In the text on wood treatment, which treatment produced the largest decrease in MOR?

Text shown
+===+
Figure 1 and table 2 shows the differences in MOR for treated and untreated samples. In comparison with the reference samples, the MOR decreased using water vapour and combination of ammonia vapour and water vapour. In case of treatment by ammonia only the effect is opposite – values of MOR increased. The highest decrease in MOR (-38,7%) was observed in the case of the combined impact of water and ammonia vapour. According to Weigl and Müller (2009), the average decrease for European beech was 15%. It can be noticed that the increase of values was found using only the gaseous ammonia treatment. Higher efficiency of the plasticization mechanism can be achieved when hydroxyl groups in the wood structure are adsorbed to water molecules from water vapour. Thus ammonia molecules could be connected directly to lignin, cellulose and hemicelluloses and disintegrate H-bonds and Van der Waals forces between these structures; therefore, cohesion between cellulose, lignin and hemicellulose decreases.

Figure 1. The ANOVA of MOR for treated and reference samples.

Table 2. HSD Tukey test for MOR.
+===+
(Saved data entries)
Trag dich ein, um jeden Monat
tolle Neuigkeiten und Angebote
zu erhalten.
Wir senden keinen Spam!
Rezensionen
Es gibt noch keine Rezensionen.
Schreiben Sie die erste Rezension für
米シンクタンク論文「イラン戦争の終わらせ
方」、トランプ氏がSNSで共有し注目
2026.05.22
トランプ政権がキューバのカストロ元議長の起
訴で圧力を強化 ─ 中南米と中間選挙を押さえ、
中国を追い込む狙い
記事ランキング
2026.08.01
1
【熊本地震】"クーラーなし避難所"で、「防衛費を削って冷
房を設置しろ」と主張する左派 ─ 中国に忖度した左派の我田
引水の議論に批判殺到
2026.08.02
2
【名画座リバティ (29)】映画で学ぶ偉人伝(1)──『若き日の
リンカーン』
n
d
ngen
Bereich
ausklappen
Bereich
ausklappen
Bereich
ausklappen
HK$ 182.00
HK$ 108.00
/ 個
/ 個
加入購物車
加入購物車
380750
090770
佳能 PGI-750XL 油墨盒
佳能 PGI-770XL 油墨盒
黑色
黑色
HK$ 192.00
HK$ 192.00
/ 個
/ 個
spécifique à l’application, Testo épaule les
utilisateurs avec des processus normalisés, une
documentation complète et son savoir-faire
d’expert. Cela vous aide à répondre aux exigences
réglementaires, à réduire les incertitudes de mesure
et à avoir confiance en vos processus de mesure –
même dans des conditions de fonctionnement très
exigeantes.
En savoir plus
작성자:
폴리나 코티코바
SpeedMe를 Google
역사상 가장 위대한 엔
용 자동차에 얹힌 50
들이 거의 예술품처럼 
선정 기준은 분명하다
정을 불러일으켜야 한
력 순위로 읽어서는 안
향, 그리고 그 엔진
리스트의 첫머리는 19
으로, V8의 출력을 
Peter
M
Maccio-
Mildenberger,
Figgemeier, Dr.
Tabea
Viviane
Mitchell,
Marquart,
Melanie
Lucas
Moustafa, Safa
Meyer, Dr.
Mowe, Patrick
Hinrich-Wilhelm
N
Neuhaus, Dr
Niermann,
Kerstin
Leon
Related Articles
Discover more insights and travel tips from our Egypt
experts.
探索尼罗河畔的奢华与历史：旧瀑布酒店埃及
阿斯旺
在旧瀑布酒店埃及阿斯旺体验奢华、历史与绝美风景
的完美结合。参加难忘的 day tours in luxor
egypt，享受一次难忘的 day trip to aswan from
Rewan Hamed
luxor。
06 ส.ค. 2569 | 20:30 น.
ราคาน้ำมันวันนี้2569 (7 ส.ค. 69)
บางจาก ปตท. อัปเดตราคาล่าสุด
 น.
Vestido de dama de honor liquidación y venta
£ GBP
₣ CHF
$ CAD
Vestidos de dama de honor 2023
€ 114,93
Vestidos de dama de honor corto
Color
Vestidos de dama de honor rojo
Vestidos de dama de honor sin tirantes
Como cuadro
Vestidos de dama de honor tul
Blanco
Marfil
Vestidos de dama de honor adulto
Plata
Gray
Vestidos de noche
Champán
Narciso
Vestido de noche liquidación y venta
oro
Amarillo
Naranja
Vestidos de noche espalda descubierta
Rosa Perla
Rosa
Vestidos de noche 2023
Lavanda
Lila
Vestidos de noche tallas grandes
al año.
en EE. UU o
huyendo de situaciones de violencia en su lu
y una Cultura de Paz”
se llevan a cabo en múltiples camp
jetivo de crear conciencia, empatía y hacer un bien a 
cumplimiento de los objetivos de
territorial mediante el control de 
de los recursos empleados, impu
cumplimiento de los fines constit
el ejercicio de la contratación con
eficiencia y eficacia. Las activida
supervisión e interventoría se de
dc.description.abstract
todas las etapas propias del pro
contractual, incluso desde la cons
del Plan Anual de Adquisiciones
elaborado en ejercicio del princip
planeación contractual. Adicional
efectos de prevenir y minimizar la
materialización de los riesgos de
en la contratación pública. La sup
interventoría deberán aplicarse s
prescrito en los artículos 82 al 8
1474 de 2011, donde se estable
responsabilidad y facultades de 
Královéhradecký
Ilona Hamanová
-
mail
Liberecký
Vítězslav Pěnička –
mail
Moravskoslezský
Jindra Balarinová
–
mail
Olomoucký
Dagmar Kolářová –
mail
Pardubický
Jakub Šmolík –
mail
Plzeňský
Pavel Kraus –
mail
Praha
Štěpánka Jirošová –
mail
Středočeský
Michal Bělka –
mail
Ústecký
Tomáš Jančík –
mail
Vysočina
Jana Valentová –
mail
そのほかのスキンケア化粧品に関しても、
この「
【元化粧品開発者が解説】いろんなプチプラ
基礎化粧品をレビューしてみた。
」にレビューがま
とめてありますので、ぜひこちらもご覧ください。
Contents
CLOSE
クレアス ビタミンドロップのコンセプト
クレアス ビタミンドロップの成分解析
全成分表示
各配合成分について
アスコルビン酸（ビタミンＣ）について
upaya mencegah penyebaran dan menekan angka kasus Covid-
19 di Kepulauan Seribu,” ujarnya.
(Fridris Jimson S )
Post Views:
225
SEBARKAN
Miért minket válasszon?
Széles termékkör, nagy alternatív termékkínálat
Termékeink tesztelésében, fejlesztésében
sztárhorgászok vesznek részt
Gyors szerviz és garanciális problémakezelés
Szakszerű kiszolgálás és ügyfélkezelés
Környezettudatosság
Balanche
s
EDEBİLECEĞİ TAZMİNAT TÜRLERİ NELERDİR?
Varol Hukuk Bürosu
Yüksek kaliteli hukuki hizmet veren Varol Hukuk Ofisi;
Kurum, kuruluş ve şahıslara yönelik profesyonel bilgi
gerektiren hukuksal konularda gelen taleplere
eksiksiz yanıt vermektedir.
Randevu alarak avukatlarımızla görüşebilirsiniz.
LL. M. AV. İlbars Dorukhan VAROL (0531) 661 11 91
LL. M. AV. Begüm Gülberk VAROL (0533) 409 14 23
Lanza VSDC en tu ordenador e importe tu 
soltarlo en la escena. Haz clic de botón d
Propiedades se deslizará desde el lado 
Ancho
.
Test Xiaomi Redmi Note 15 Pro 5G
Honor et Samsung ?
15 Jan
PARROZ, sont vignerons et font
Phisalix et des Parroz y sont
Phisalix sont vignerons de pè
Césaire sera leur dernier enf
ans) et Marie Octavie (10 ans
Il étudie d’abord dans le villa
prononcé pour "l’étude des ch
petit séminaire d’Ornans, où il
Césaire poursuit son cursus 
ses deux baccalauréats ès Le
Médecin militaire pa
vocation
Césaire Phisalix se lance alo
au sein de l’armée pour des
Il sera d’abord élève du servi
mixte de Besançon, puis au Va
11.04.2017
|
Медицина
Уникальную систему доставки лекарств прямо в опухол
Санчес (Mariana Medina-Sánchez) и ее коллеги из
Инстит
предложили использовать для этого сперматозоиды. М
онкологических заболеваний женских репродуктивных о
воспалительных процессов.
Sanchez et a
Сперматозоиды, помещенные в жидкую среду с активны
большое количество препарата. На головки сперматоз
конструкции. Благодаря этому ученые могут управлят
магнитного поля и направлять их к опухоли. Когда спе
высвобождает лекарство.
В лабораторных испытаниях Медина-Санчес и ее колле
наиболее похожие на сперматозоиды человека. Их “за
+===+
Solution to the exercise
The combined treatment with water vapor and ammonia vapor.